In an elegy for a meadow on the cusp of destruction, Dublin poet Paula Meehan imagines one last amble through its seeding grasses so that, she writes, “I might possess it or it possess me.” Sometimes, though, a person’s sense of mutual belonging gets twisted into spirals through geographical circulation by generations over decades. What relationship to land is possible when no place feels like home?

I first traveled to Ireland during the summer of 2012, in my midforties, two months after my father’s death. As a poet and poetry scholar, I should have gone sooner—Ireland produced an unreasonably high proportion of great twentieth-century verse. Paradoxically, my mother’s upbringing in Liverpool, a short, rough voyage from Dublin across the Irish Sea, made me uneasy about the trip. I have relatives in the British Army and they do not share my devotion to William Butler Yeats. I wondered, as I booked a rental house for my family near Sandymount Strand, whether I’d feel a connection to Ireland or experience myself as an outsider, an invasive species. My mother is paternally Irish-Catholic, maternally German- and Welsh-Protestant, and taught me early about the bitter opposition between those identities (and, often, between her parents).

You may have registered, in that quick genealogy, that my mother is English, but not. She hails from a now-­silted-over port where much of the world once docked and boarded, and she was raised in Toxteth, then a crowded slum without power lines or indoor toilets—not a neighborhood to inspire nostalgia. Her German ancestor, John Henry von Holeban, ran away with a kitchen maid whose name is forgotten, and then ran aground in Liverpool, whiting out his patrician patronym to Weisske and taking work as a ship’s carpenter. Her father’s kin, the Cains, were excommunicated from the Irish Catholic Church during political struggles. By moving to the United States in 1962, my mother continued a rhythm of transatlantic circulation her ancestors began when they apprenticed on whaling ships. She also participated in an unsentimental family tradition of abandoning home turf for a dream of better views.

My father’s side of the family wasn’t much more grounded. His mother’s people, all those handsome blond Carlsons and Johansons, emigrated from Sweden to New York City in the late nineteenth century. Eric Carlson, a repairman, died falling down an elevator shaft—so much for upward mobility—and his only son died at the age of eleven from tuberculosis, but his daughter Esther grew up to marry a lawyer and publish coffee-table books on flower arrangement. Specializing in ikebana, she studied the Japanese language until Parkinson’s immobilized her in a dim upstairs bedroom. Imagine a frail old lady returning home from the city on the Long Island Expressway at dangerously slow speeds and retiring with audiotapes and a snifter of cognac. All those wheels and circles: rubber humming along the asphalt, capstans rotating in the cassette player, the faint chime of crystal knocking against her dentures.

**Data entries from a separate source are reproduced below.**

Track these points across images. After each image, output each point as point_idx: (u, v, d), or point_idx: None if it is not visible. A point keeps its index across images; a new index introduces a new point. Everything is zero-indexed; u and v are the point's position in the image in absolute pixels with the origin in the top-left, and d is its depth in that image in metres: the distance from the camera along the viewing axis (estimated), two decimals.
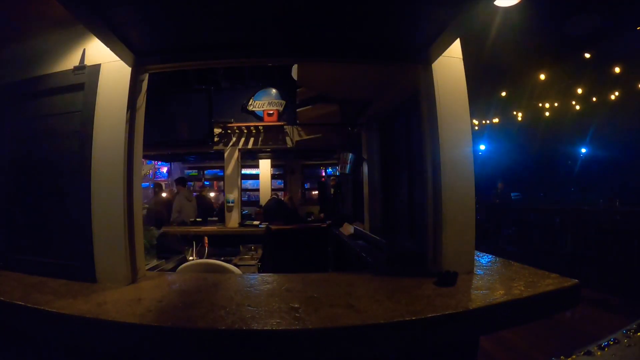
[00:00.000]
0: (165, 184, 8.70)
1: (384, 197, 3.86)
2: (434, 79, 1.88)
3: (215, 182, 10.26)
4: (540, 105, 9.42)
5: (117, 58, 1.78)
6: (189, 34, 1.81)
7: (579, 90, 8.19)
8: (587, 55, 6.84)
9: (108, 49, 1.71)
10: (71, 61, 1.92)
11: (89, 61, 1.88)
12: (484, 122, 10.88)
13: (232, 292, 1.62)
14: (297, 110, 4.92)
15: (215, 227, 5.35)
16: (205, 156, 8.27)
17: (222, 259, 3.11)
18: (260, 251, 4.33)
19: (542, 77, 7.45)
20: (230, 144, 5.73)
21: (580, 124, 10.20)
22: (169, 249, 3.09)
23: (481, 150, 13.33)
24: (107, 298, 1.49)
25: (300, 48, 1.95)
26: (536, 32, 5.53)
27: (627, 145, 9.85)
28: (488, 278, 1.67)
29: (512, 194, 9.29)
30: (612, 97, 8.26)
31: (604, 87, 8.02)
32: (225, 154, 5.72)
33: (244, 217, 5.93)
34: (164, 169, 9.43)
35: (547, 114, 9.65)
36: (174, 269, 2.52)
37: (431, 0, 1.50)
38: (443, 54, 1.82)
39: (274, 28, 1.78)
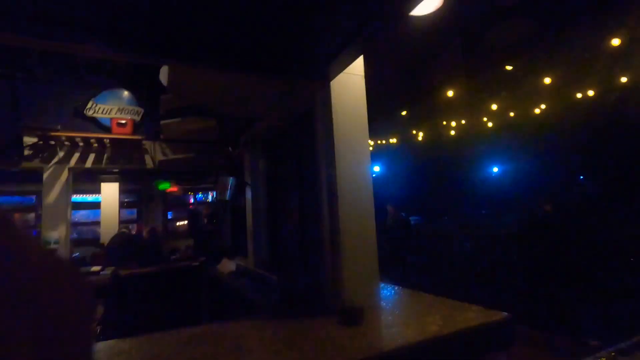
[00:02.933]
0: None
1: (270, 226, 3.75)
2: (332, 97, 1.94)
3: (16, 214, 7.95)
4: (445, 123, 10.00)
5: None
6: None
7: (493, 106, 8.76)
8: (508, 68, 7.39)
9: None
10: None
11: None
12: (379, 142, 11.61)
13: None
14: (161, 122, 4.39)
15: None
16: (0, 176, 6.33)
17: None
18: (99, 309, 3.48)
19: (451, 93, 7.96)
20: (55, 160, 4.58)
21: (492, 141, 10.61)
22: None
23: (375, 172, 13.48)
24: None
25: (171, 45, 1.68)
26: (450, 44, 6.06)
27: (540, 162, 10.29)
28: (398, 313, 1.72)
29: (411, 218, 9.26)
30: (529, 111, 8.61)
31: (519, 101, 8.56)
32: (45, 175, 4.52)
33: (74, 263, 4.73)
34: None
35: (452, 132, 10.18)
36: None
37: (336, 9, 1.50)
38: (344, 71, 1.90)
39: (136, 17, 1.47)
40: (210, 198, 8.89)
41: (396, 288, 2.20)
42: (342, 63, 1.87)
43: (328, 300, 1.88)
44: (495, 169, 13.27)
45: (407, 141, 11.76)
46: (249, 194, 3.99)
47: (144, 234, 6.23)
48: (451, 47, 6.49)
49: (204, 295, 4.63)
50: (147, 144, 5.04)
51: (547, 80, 7.70)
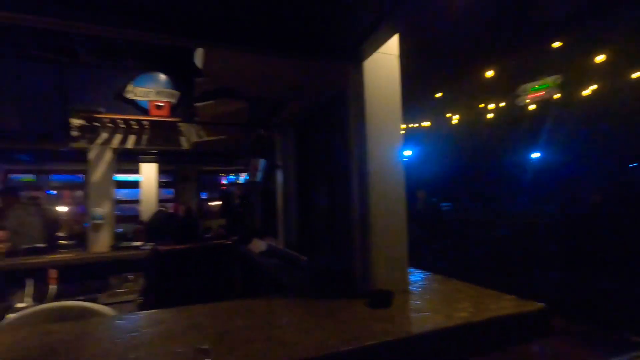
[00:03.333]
0: None
1: (300, 208, 3.80)
2: (364, 78, 1.89)
3: (66, 191, 8.55)
4: (483, 105, 9.29)
5: None
6: None
7: (535, 87, 7.96)
8: (556, 44, 6.65)
9: None
10: None
11: None
12: (411, 125, 11.06)
13: (107, 342, 1.29)
14: (196, 104, 4.49)
15: (70, 255, 4.37)
16: (50, 155, 6.80)
17: (81, 298, 2.53)
18: (141, 281, 3.73)
19: (490, 73, 7.33)
20: (99, 141, 4.85)
21: (533, 126, 9.75)
22: None
23: (406, 157, 12.57)
24: None
25: (206, 28, 1.69)
26: (491, 22, 5.37)
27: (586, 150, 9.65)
28: (427, 298, 1.71)
29: (442, 204, 8.94)
30: (580, 93, 7.85)
31: (569, 81, 7.75)
32: (91, 155, 4.81)
33: (117, 238, 5.07)
34: None
35: (490, 115, 9.44)
36: None
37: None
38: (378, 50, 1.84)
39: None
40: (242, 179, 9.13)
41: (426, 273, 2.18)
42: (375, 43, 1.81)
43: (357, 283, 1.90)
44: (536, 155, 12.43)
45: (441, 125, 11.19)
46: (279, 175, 4.05)
47: (181, 212, 6.53)
48: (492, 23, 6.03)
49: (235, 272, 4.82)
50: (183, 126, 5.22)
51: (599, 59, 7.02)
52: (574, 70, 7.76)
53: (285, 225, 3.88)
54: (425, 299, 1.69)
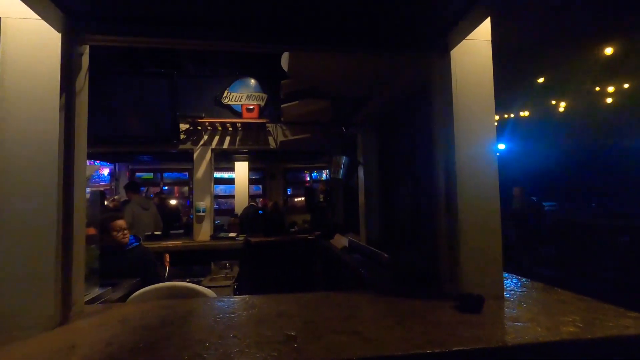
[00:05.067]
0: (106, 189, 8.05)
1: (383, 205, 3.76)
2: (452, 69, 1.78)
3: (176, 187, 9.87)
4: (598, 89, 7.77)
5: (33, 15, 1.42)
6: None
7: None
8: None
9: None
10: None
11: None
12: (505, 116, 10.03)
13: (211, 320, 1.46)
14: (282, 105, 4.77)
15: (180, 242, 5.07)
16: (164, 156, 7.90)
17: (188, 280, 2.90)
18: (236, 269, 4.11)
19: (609, 51, 6.06)
20: (201, 142, 5.49)
21: None
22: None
23: (500, 150, 10.94)
24: (13, 354, 1.17)
25: (292, 32, 1.77)
26: None
27: None
28: (525, 307, 1.54)
29: (544, 203, 8.03)
30: None
31: None
32: (195, 155, 5.47)
33: (216, 229, 5.68)
34: (105, 171, 8.56)
35: (608, 100, 7.90)
36: (123, 299, 2.25)
37: None
38: (467, 37, 1.71)
39: (259, 5, 1.61)
40: (324, 176, 9.39)
41: (523, 280, 1.96)
42: (464, 29, 1.68)
43: (443, 284, 1.81)
44: None
45: (544, 113, 9.70)
46: (361, 172, 4.07)
47: (269, 207, 7.01)
48: None
49: (318, 265, 5.00)
50: (270, 126, 5.59)
51: None
52: None
53: (367, 222, 3.88)
54: (522, 308, 1.52)
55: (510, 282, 1.92)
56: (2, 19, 1.47)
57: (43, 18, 1.46)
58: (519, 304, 1.58)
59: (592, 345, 1.19)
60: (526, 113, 9.40)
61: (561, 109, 8.80)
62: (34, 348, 1.23)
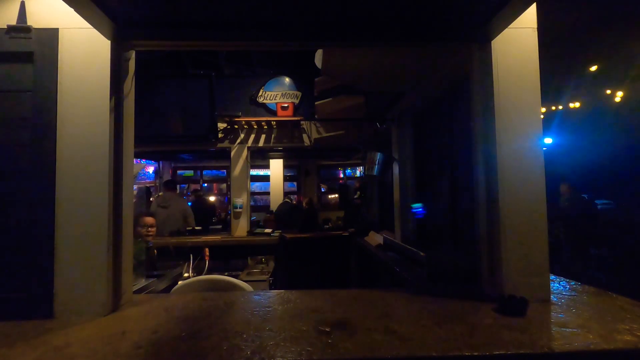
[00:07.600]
0: (152, 186, 8.48)
1: (419, 202, 3.67)
2: (493, 59, 1.70)
3: (215, 184, 10.23)
4: None
5: (86, 24, 1.54)
6: (187, 4, 1.63)
7: None
8: None
9: (70, 8, 1.44)
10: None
11: (34, 22, 1.59)
12: (553, 108, 9.42)
13: (248, 313, 1.51)
14: (316, 103, 4.79)
15: (219, 237, 5.26)
16: (203, 154, 8.19)
17: (227, 274, 3.02)
18: (271, 264, 4.21)
19: None
20: (238, 141, 5.66)
21: None
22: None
23: (546, 145, 10.30)
24: (71, 337, 1.28)
25: (326, 29, 1.76)
26: None
27: None
28: (574, 312, 1.44)
29: (597, 202, 7.50)
30: None
31: None
32: (232, 153, 5.65)
33: (252, 225, 5.83)
34: (150, 169, 9.02)
35: None
36: (167, 290, 2.39)
37: None
38: (510, 25, 1.62)
39: (292, 4, 1.62)
40: (359, 173, 9.32)
41: (572, 283, 1.84)
42: (506, 17, 1.59)
43: (483, 285, 1.74)
44: None
45: (597, 104, 8.93)
46: (396, 169, 3.99)
47: (303, 204, 7.08)
48: None
49: (352, 263, 4.99)
50: (305, 124, 5.63)
51: None
52: None
53: (402, 219, 3.81)
54: (571, 313, 1.42)
55: (558, 285, 1.80)
56: (59, 30, 1.61)
57: (95, 27, 1.57)
58: (568, 308, 1.48)
59: None
60: (577, 104, 8.71)
61: (617, 99, 8.07)
62: (89, 332, 1.34)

Esther’s husband’s roots in upstate New York seem to plant the Wheelers in the United States the longest of all my relatives, but even their claim is shaky. My paternal grandfather might have been the son of a French-Canadian woman and her first husband—captain of some vessel that plied the St. Lawrence River—and subsequently adopted by the widow’s second husband, a math professor at Syracuse University named William Wheeler. Or my grandfather might be a product of that second marriage. My father couldn’t remember. The French-Canadian captain’s name, he said, was something like le-ponj-e-né. Le Pont something? It doesn’t make sense. L’éponge is French for sponge. It’s all wiped clean.

Dislocation isn’t a phenomenon of twenty-first-century professional life for me. It’s my inheritance. For me “the city” will always be New York, a permanent center of gravity, the ground from which all media emanates. However, aside from adventures of limited duration, I’ve only lived in various United States suburbs, the kind patrolled in the early mornings by giant street-sweeping machines. My family is scattered. I’ve fallen in love with many fields, but I possess none, and none possesses me.